I am in rehearsal and I am sitting in a chair in the main house of Mixed Blood. The theater is an old firehouse built in the late 19th Century.
There is remodeling and upgrading being done during the rehearsal period. There is another rehearsal happening upstairs. Today, more than the other days of this last week-and-a-half, it smells old in here. I am not smelling paint fumes or the recently cut wood of the set and stage. I am smelling and looking at old wood. It is a scent that is comforting and grounding.
They say that the bell tower on the northeast corner is being restored and a bell will live there again. That is one of the coolest things I have heard all week and the thought excites me. I can see US Bank Stadium on the other side of the freeway to the west. I steal glances at the progress each time I go to the bathroom. It doesn't look completely horrible, but its existence is complicated and problematic.

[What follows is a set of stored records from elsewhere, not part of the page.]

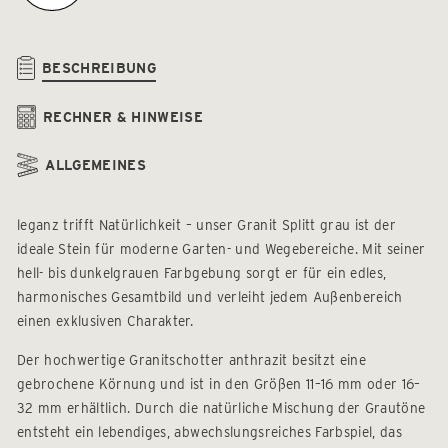
BESCHREIBUNG
RECHNER & HINWEISE
ALLGEMEINES
leganz trifft Natürlichkeit – unser Granit Splitt grau ist der
ideale Stein für moderne Garten- und Wegebereiche. Mit seiner
hell- bis dunkelgrauen Farbgebung sorgt er für ein edles,
harmonisches Gesamtbild und verleiht jedem Außenbereich
einen exklusiven Charakter.
Der hochwertige Granitschotter anthrazit besitzt eine
gebrochene Körnung und ist in den Größen 11–16 mm oder 16–
32 mm erhältlich. Durch die natürliche Mischung der Grautöne
entsteht ein lebendiges, abwechslungsreiches Farbspiel, das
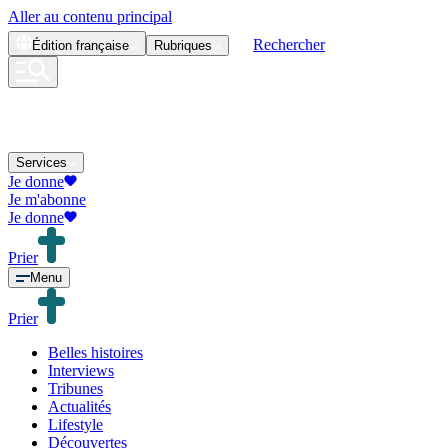
Aller au contenu principal
Rechercher
Édition
française
Rubriques
Services
Je donne
Je m'abonne
Je donne
Prier
Menu
Prier
Belles histoires
Interviews
Tribunes
Actualités
Lifestyle
Découvertes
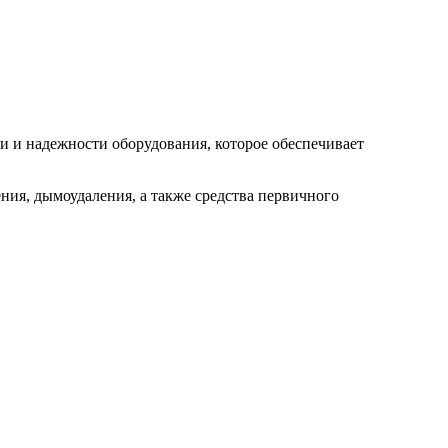
 и надежности оборудования, которое обеспечивает
ия, дымоудаления, а также средства первичного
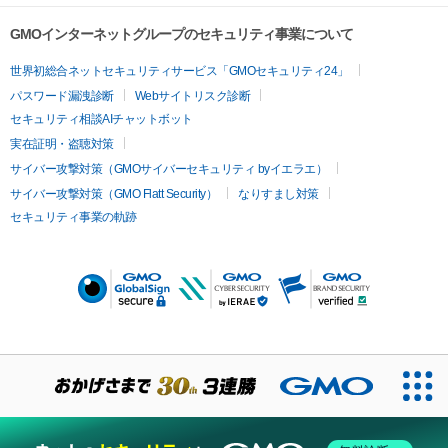
GMOインターネットグループのセキュリティ事業について
世界初総合ネットセキュリティサービス「GMOセキュリティ24」
パスワード漏洩診断
Webサイトリスク診断
セキュリティ相談AIチャットボット
実在証明・盗聴対策
サイバー攻撃対策（GMOサイバーセキュリティ byイエラエ）
サイバー攻撃対策（GMO Flatt Security）
なりすまし対策
セキュリティ事業の軌跡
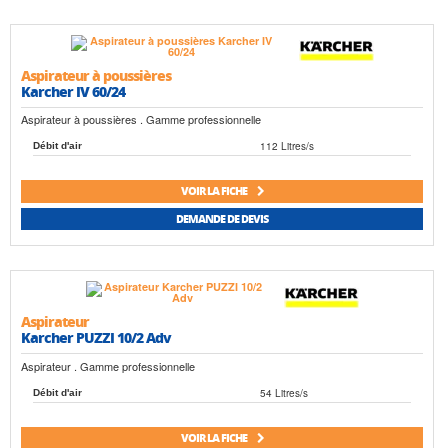
Aspirateur à poussières
Karcher IV 60/24
Aspirateur à poussières . Gamme professionnelle
112 Litres/s
Débit d'air
VOIR LA FICHE
DEMANDE DE DEVIS
Aspirateur
Karcher PUZZI 10/2 Adv
Aspirateur . Gamme professionnelle
54 Litres/s
Débit d'air
VOIR LA FICHE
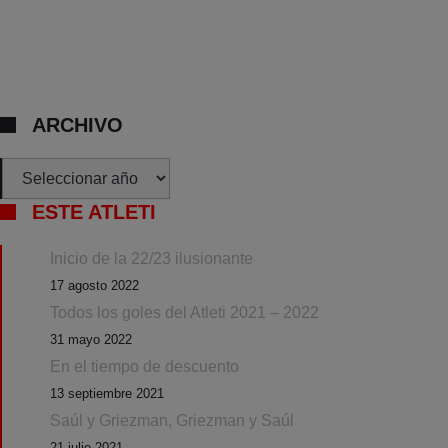
ARCHIVO
Archivos
ESTE ATLETI
Inicio de la 22/23 ilusionante
17 agosto 2022
Todos los goles del Atleti 2021 – 2022
31 mayo 2022
En el tiempo de descuento
13 septiembre 2021
Saúl y Griezman, Griezman y Saúl
21 julio 2021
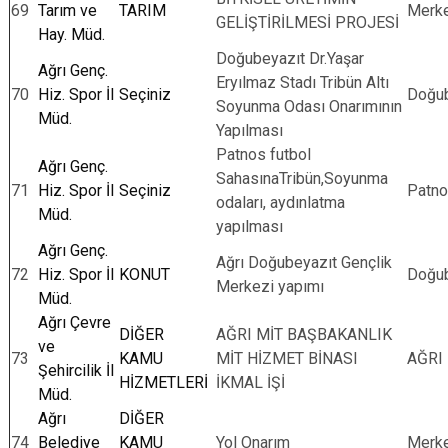
69
Tarım ve
TARIM
Merk
GELİŞTİRİLMESİ PROJESİ
Hay. Müd.
Doğubeyazıt Dr.Yaşar
Ağrı Genç.
Eryılmaz Stadı Tribün Altı
70
Hiz. Spor İl
Seçiniz
Doğub
Soyunma Odası Onarımının
Müd.
Yapılması
Patnos futbol
Ağrı Genç.
SahasınaTribün,Soyunma
71
Hiz. Spor İl
Seçiniz
Patn
odaları, aydınlatma
Müd.
yapılması
Ağrı Genç.
Ağrı Doğubeyazıt Gençlik
72
Hiz. Spor İl
KONUT
Doğub
Merkezi yapımı
Müd.
Ağrı Çevre
DİĞER
AĞRI MİT BAŞBAKANLIK
ve
73
KAMU
MİT HİZMET BİNASI
AĞRI
Şehircilik İl
HİZMETLERİ
İKMAL İŞİ
Müd.
Ağrı
DİĞER
74
Belediye
KAMU
Yol Onarım
Merk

The subject of this play — race, representation, and portrayal — is complicated and problematic.
An Octoroon is a play about race, but not in the comfortable way that is accepted in the current state of theater. It is not the sort of play that will have people nodding their heads congratulating themselves about How Far We Have Come. It has a wicked sense of humor that is tied to a storied history of laughing through examination of pain and airing of grievances. After laying this show in the laps of audiences night after night, there will be talkbacks. I have never heard of a show or a theater having talkbacks after every performance. This is an exciting idea to me.
The play we are rehearsing is based on a "tragic mulatto" melodrama from the late 19th Century. It is as much an adaptation as it is a sendup. Its point might be lost on some people. The audience may miss some of the points or come up with their own. It may very well escape them that a character that is known for being mischievous and lighthearted is being silent and still, calculating and focused, contemplative and evaluating and for very good reason. It often escapes people — even some "clowns" at times — that a clown is a real person and that real person has real reactions. Sometimes that person has had enough and drops the antics because the audience and the situation need it.
I did not think as a clown and improviser that I would be on this stage in this theater, let alone any such notable stage in the Twin Cities. But one day a friend called an audition post to my attention. My eyes glazed over in disbelief and I signed up for an audition slot. Three months later, I sit here in this old building among new people, having a new experience.
I still have trouble believing this is happening. And yet here I am: in this building with a history, doing a play with a history but mutated by the present, in a medium whose problematic and complicated history we challenge simply by continuing to engage in it. It's been frustrating to pass on project after project, a role here and a role there because of this show, but this feels great. It feels big, like something I should do right now. This is a new adventure.